でもそれでよかった。数分、いや、数十秒あれば勝機はある。
「頼むよ、相棒」
僕は目を閉じ、意識を集中する。とにかく魔力供給を途切れさせないことだけに注力する。
「見つけた……!」
そして無数に散らばる匂いの断片から、か細い一本の糸を手繰り寄せる。
それさえ見つけてしまえば、あとは簡単だ。
「何だぁ!? どうして俺様の居場所が……」
ブラッカの背後ににじり寄り、そのまま首元に鋭い牙を突き立てた。彼は突然現れた狼に驚いた顔を向ける。

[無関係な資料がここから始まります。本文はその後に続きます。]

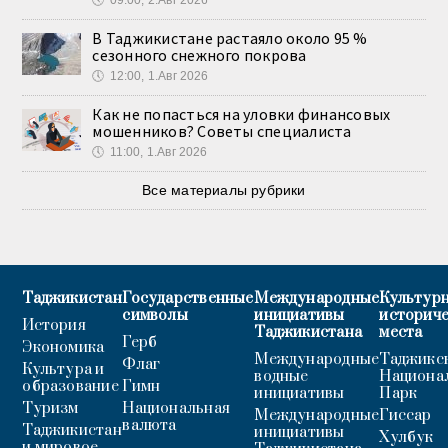
🕔
09:00, 2.Авг 2026
В Таджикистане растаяло около 95 %
сезонного снежного покрова
🕔
12:00, 1.Авг 2026
Как не попасться на уловки финансовых
мошенников? Советы специалиста
🕔
11:00, 1.Авг 2026
Все материалы рубрики
Таджикистан
Государственные
Международные
Культурн
символы
инициативы
историч
История
Таджикистана
места
Герб
Экономика
Международные
Таджикс
Флаг
Культура и
водные
Национа
образование
Гимн
инициативы
Парк
Туризм
Национальная
Международные
Гиссар
валюта
Таджикистан
инициативы
Хулбук
и мировое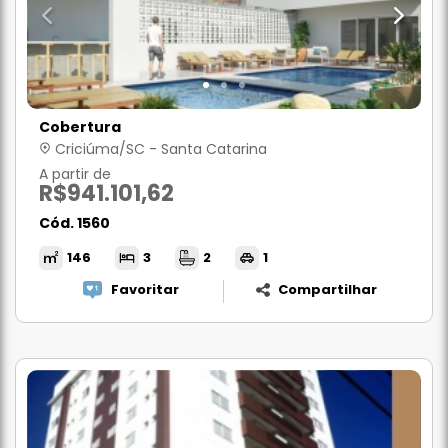
Cobertura
Criciúma/SC - Santa Catarina
A partir de
R$941.101,62
Cód. 1560
146
3
2
1
Favoritar
Compartilhar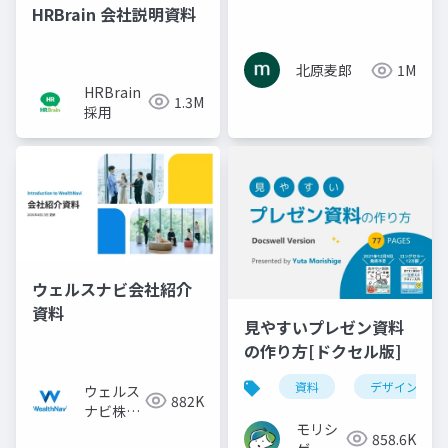
HRBrain 会社説明資料
北原麦郎
1M
HRBrain
1.3M
採用
ウェルスナビ会社紹介
資料
見やすいプレゼン資料
の作り方[ドクセル版]
資料
デザイン
ウェルス
882K
ナビ株式
モリシ
会社
858.6K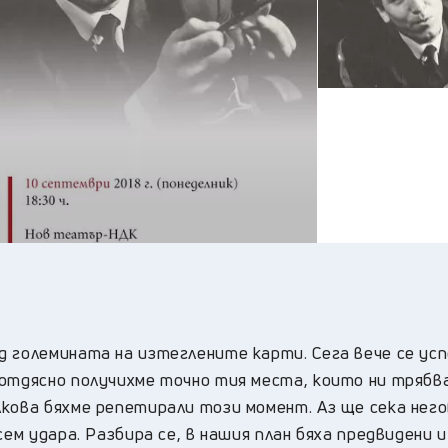
22
°C
Плевен
,
24
°C
Пловдив
,
21
°C
Разград
,
25
°C
Русе
,
23
°C
Силистра
,
23
°C
Сливен
,
18
°C
Смолян
,
20
°C
София
,
22
°C
Стара Загора
,
22
°C
Търговище
,
22
°C
Хасково
,
22
°C
Шумен
,
25
°C
Ямбол
,
 големината на изтеглените карти. Сега вече се усп
отдясно получихме точно тия места, които ни трябва
лкова бяхме репетирали този момент. Аз ще сека нег
сем удара. Разбира се, в нашия план бяха предвидени и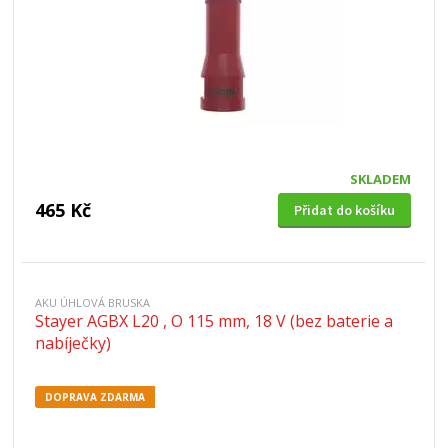
SKLADEM
465 Kč
Přidat do košíku
AKU ÚHLOVÁ BRUSKA
Stayer AGBX L20 , O 115 mm, 18 V (bez baterie a
nabíječky)
DOPRAVA ZDARMA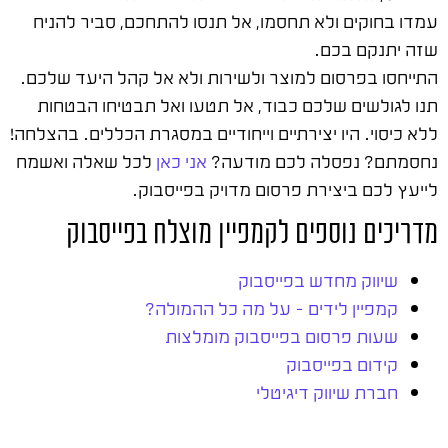
עמדו בחוקים ולא תחסמו, אל תנסו להתחכם, סביר להניח
שזה יתנקם בכם.
התייחסו בפרסום למוצר ולשירות ולא אל קהל היעד שלכם.
תנו לגולשים שלכם כבוד, אל תטעו ואל תבטיחו הבטחות
ללא כיסוי. היו יצירתיים וייחודיים במסגרת הכללים. בהצלחה!
נחסמתם? נפסלה לכם מודעה?
אני כאן
לכל שאלה ואשמח
לייעץ לכם ביצירת פרסום מדויק בפייסבוק.
מדריכים נוספים לקמפיין מוצלח בפייסבוק
שיווק מחדש בפייסבוק
קמפיין לידים – על מה כל ההמולה?
שעות פרסום בפייסבוק מומלצות
קידום בפייסבוק
חברת שיווק דיגיטלי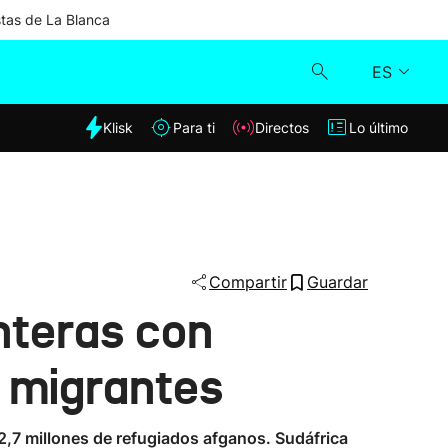
stas de La Blanca
ES
dia
Klisk
Para ti
Directos
Lo último
Klisk
Directos
Para ti
Compartir
Guardar
nteras con
Lo último
e migrantes
,7 millones de refugiados afganos. Sudáfrica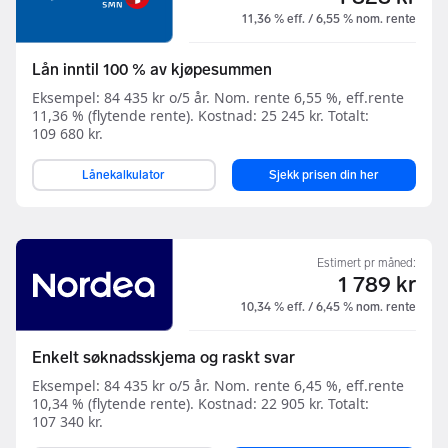
11,36 % eff. / 6,55 % nom. rente
Lån inntil 100 % av kjøpesummen
Eksempel: 84 435 kr o/5 år. Nom. rente 6,55 %, eff.rente
11,36 % (flytende rente). Kostnad: 25 245 kr. Totalt:
109 680 kr.
Lånekalkulator
Sjekk prisen din her
Estimert pr måned:
1 789 kr
10,34 % eff. / 6,45 % nom. rente
Enkelt søknadsskjema og raskt svar
Eksempel: 84 435 kr o/5 år. Nom. rente 6,45 %, eff.rente
10,34 % (flytende rente). Kostnad: 22 905 kr. Totalt:
107 340 kr.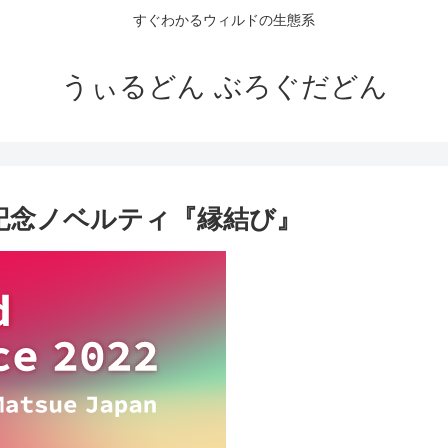
すぐわかるウィルドの生態系
うぃるどん ぶろぐだどん
2022 記念ノベルティ『縁結び』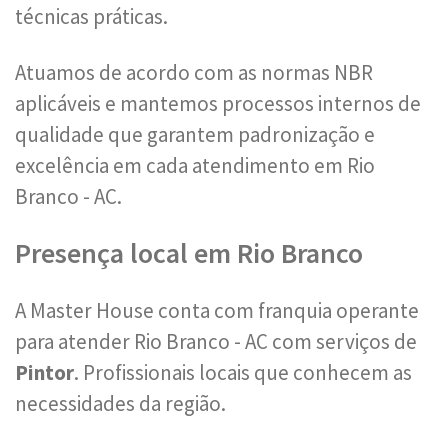
técnicas práticas.
Atuamos de acordo com as normas NBR
aplicáveis e mantemos processos internos de
qualidade que garantem padronização e
excelência em cada atendimento em Rio
Branco - AC.
Presença local em Rio Branco
A Master House conta com franquia operante
para atender Rio Branco - AC com serviços de
Pintor
. Profissionais locais que conhecem as
necessidades da região.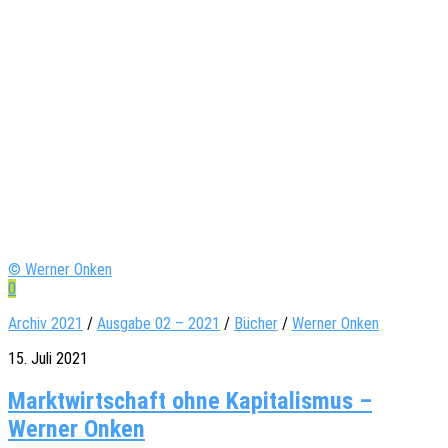
© Werner Onken
0
Archiv 2021
/
Ausgabe 02 – 2021
/
Bücher
/
Werner Onken
15. Juli 2021
Marktwirtschaft ohne Kapitalismus –
Werner Onken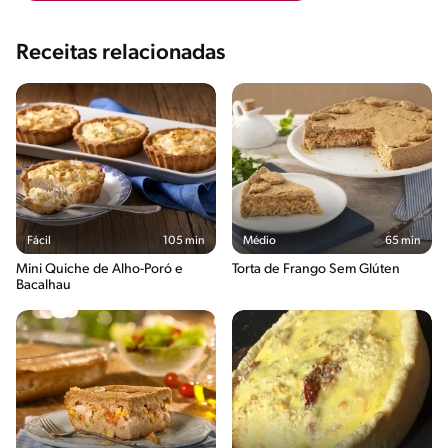
Receitas relacionadas
Fácil
105 min
Médio
65 min
Mini Quiche de Alho-Poró e
Torta de Frango Sem Glúten
Bacalhau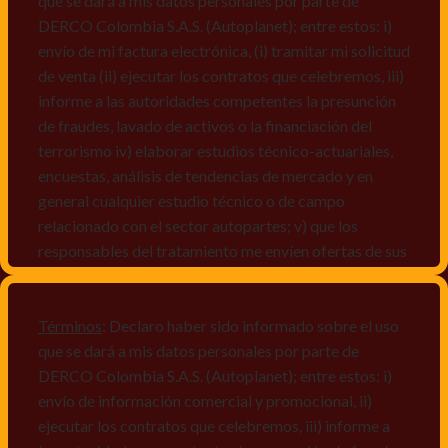
que se dará a mis datos personales por parte de
DERCO Colombia S.A.S. (Autoplanet); entre estos: i)
envío de mi factura electrónica, (i) tramitar mi solicitud
de venta (ii) ejecutar los contratos que celebremos, iii)
informe a las autoridades competentes la presunción
de fraudes, lavado de activos o la financiación del
terrorismo iv) elaborar estudios técnico-actuariales,
encuestas, análisis de tendencias de mercado y en
general cualquier estudio técnico o de campo
relacionado con el sector autopartes; v) que los
responsables del tratamiento me envíen ofertas de sus
productos y/o servicios, o comunicaciones
comerciales de cualquier clase relacionadas con los
mismos, vi) crear bases de datos de acuerdo a las
Términos
: Declaro haber sido informado sobre el uso
características y perfiles de los titulares de Datos
que se dará a mis datos personales por parte de
Personales, v) encuestas de satisfacción, vi) reportes
DERCO Colombia S.A.S. (Autoplanet); entre estos: i)
recall.
envío de información comercial y promocional, ii)
ejecutar los contratos que celebremos, iii) informe a
Declaro que puedo acceder a la política de protección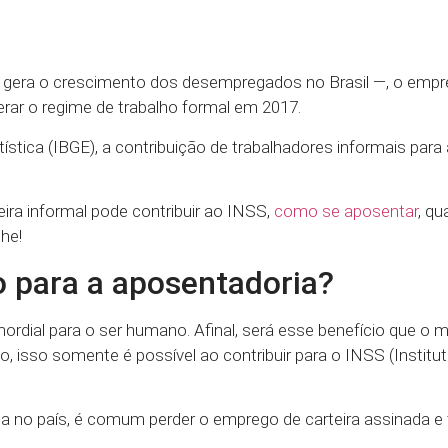
 gera o crescimento dos desempregados no Brasil —, o empr
rar o regime de trabalho formal em 2017.
ística (IBGE), a contribuição de trabalhadores informais para 
ira informal pode contribuir ao INSS,
como se aposentar
, qu
he!
 para a aposentadoria?
imordial para o ser humano. Afinal, será esse benefício que o 
isso somente é possível ao contribuir para o INSS (Institu
 no país, é comum perder o emprego de carteira assinada e 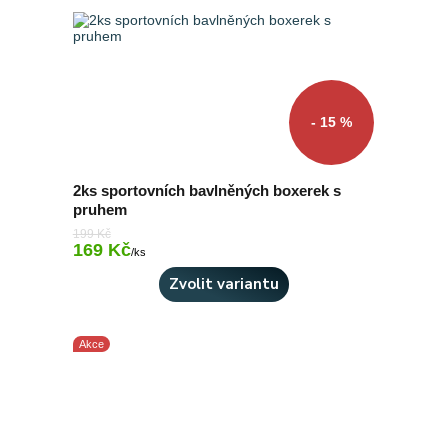
- 15 %
2ks sportovních bavlněných boxerek s
pruhem
199 Kč
169 Kč
Skladem 5 ks
/
ks
Zvolit variantu
Akce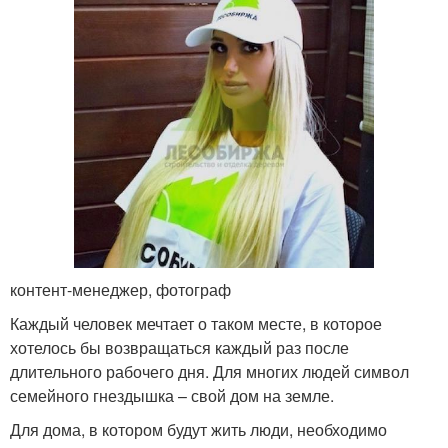
контент-менеджер, фотограф
Каждый человек мечтает о таком месте, в которое
хотелось бы возвращаться каждый раз после
длительного рабочего дня. Для многих людей символ
семейного гнездышка – свой дом на земле.
Для дома, в котором будут жить люди, необходимо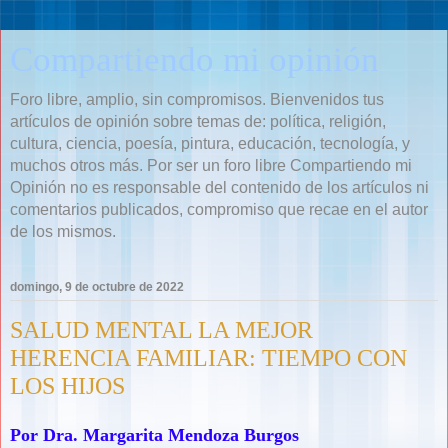
Compartiendo mi opinión
Foro libre, amplio, sin compromisos. Bienvenidos tus
artículos de opinión sobre temas de: política, religión,
cultura, ciencia, poesía, pintura, educación, tecnología, y
muchos otros más. Por ser un foro libre Compartiendo mi
Opinión no es responsable del contenido de los artículos ni
comentarios publicados, compromiso que recae en el autor
de los mismos.
domingo, 9 de octubre de 2022
SALUD MENTAL LA MEJOR
HERENCIA FAMILIAR: TIEMPO CON
LOS HIJOS
Por Dra. Margarita Mendoza Burgos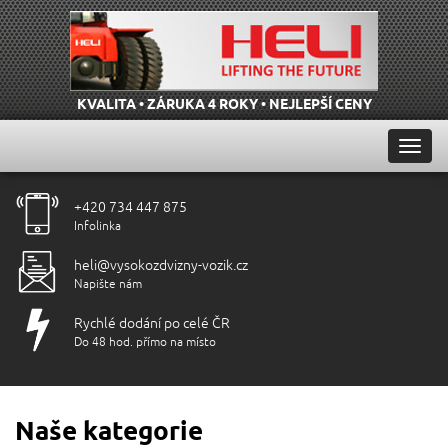
KVALITA • ZÁRUKA 4 ROKY • NEJLEPŠÍ CENY
Přep
navig
+420 734 447 875
Infolinka
heli@vysokozdvizny-vozik.cz
Napište nám
Rychlé dodání po celé ČR
Do 48 hod. přímo na místo
Naše kategorie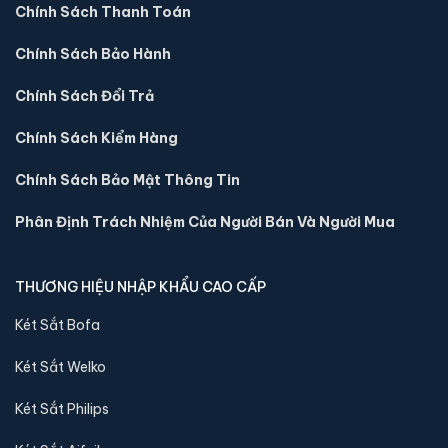
Chính Sách Thanh Toán
Chính Sách Bảo Hành
Chính Sách Đổi Trả
Chính Sách Kiểm Hàng
Chính Sách Bảo Mật Thông Tin
Phân Định Trách Nhiệm Của Người Bán Và Người Mua
Sản phẩm cùng dòng Két sắt Liberty
Khám phá thêm các mẫu thuộc dòng
Két sắt Liberty
để tiện
THƯƠNG HIỆU NHẬP KHẨU CAO CẤP
so sánh kích thước, công nghệ khoá và mức giá trước khi đặt
Két Sắt Bofa
hàng.
Két Sắt Welko
Két Sắt Philips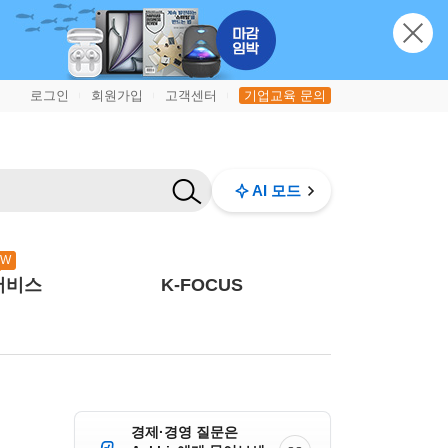
로그인
회원가입
고객센터
기업교육 문의
|
|
|
AI 모드
EW
서비스
K-FOCUS
경제·경영 질문은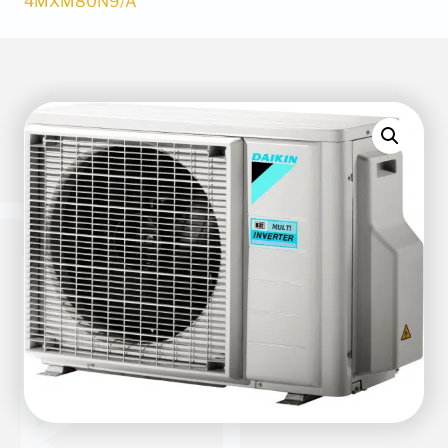
4MXM80N9/A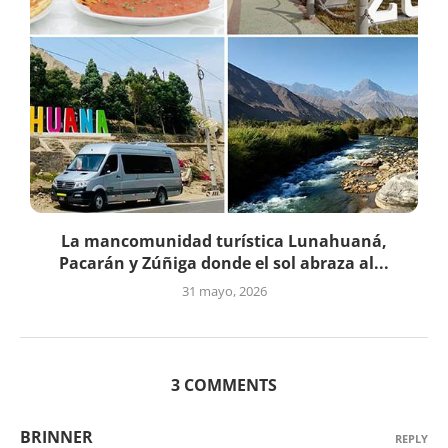
La mancomunidad turística Lunahuaná,
Pacarán y Zúñiga donde el sol abraza al...
31 mayo, 2026
3 COMMENTS
BRINNER
REPLY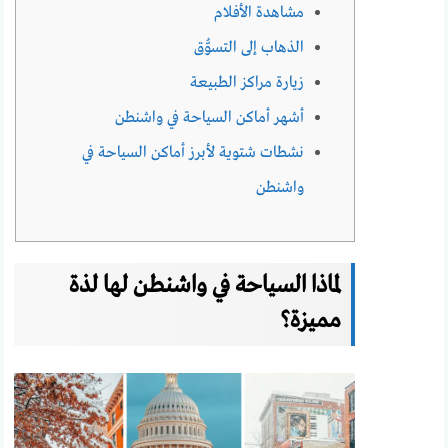
مشاهدة الأفلام
الذهاب إلى التسوُّق
زيارة مراكز الطبيعة
أشهر أماكن السياحة في واشنطن
نشطات شتوية لأبرز أماكن السياحة في
واشنطن
لماذا السياحة في واشنطن لها لذة
مميزة؟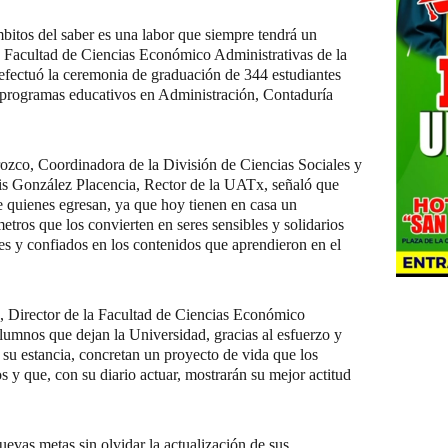
bitos del saber es una labor que siempre tendrá un
la Facultad de Ciencias Económico Administrativas de la
ectuó la ceremonia de graduación de 344 estudiantes
 programas educativos en Administración, Contaduría
rozco, Coordinadora de la División de Ciencias Sociales y
uis González Placencia, Rector de la UATx, señaló que
 de quienes egresan, ya que hoy tienen en casa un
tros que los convierten en seres sensibles y solidarios
ces y confiados en los contenidos que aprendieron en el
, Director de la Facultad de Ciencias Económico
alumnos que dejan la Universidad, gracias al esfuerzo y
su estancia, concretan un proyecto de vida que los
 y que, con su diario actuar, mostrarán su mejor actitud
uevas metas sin olvidar la actualización de sus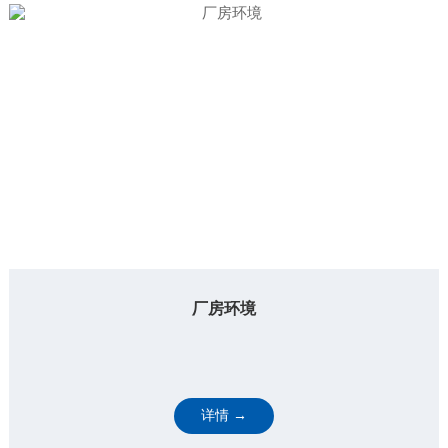
厂房环境
详情 →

「こだわってくれてるおかげで、ずいぶんわかりやすい匂いだったよ」
あれだけ毒を食らえば、匂いを辿るための材料としては十分すぎるくらいだった。
「僕もちょっとは戦力になったかな……」
少なくとも足手まといにはならずに済んだだろうか。
ようやく自分の力で人を守れたことに少しだけ充実感を覚えていた。
「って、こんなボロボロじゃ形無しだよね」
もしかしたらあとでカジやミレナに怒られるかもしれないけれど、今はこの喜びを噛み締めておこうと思った。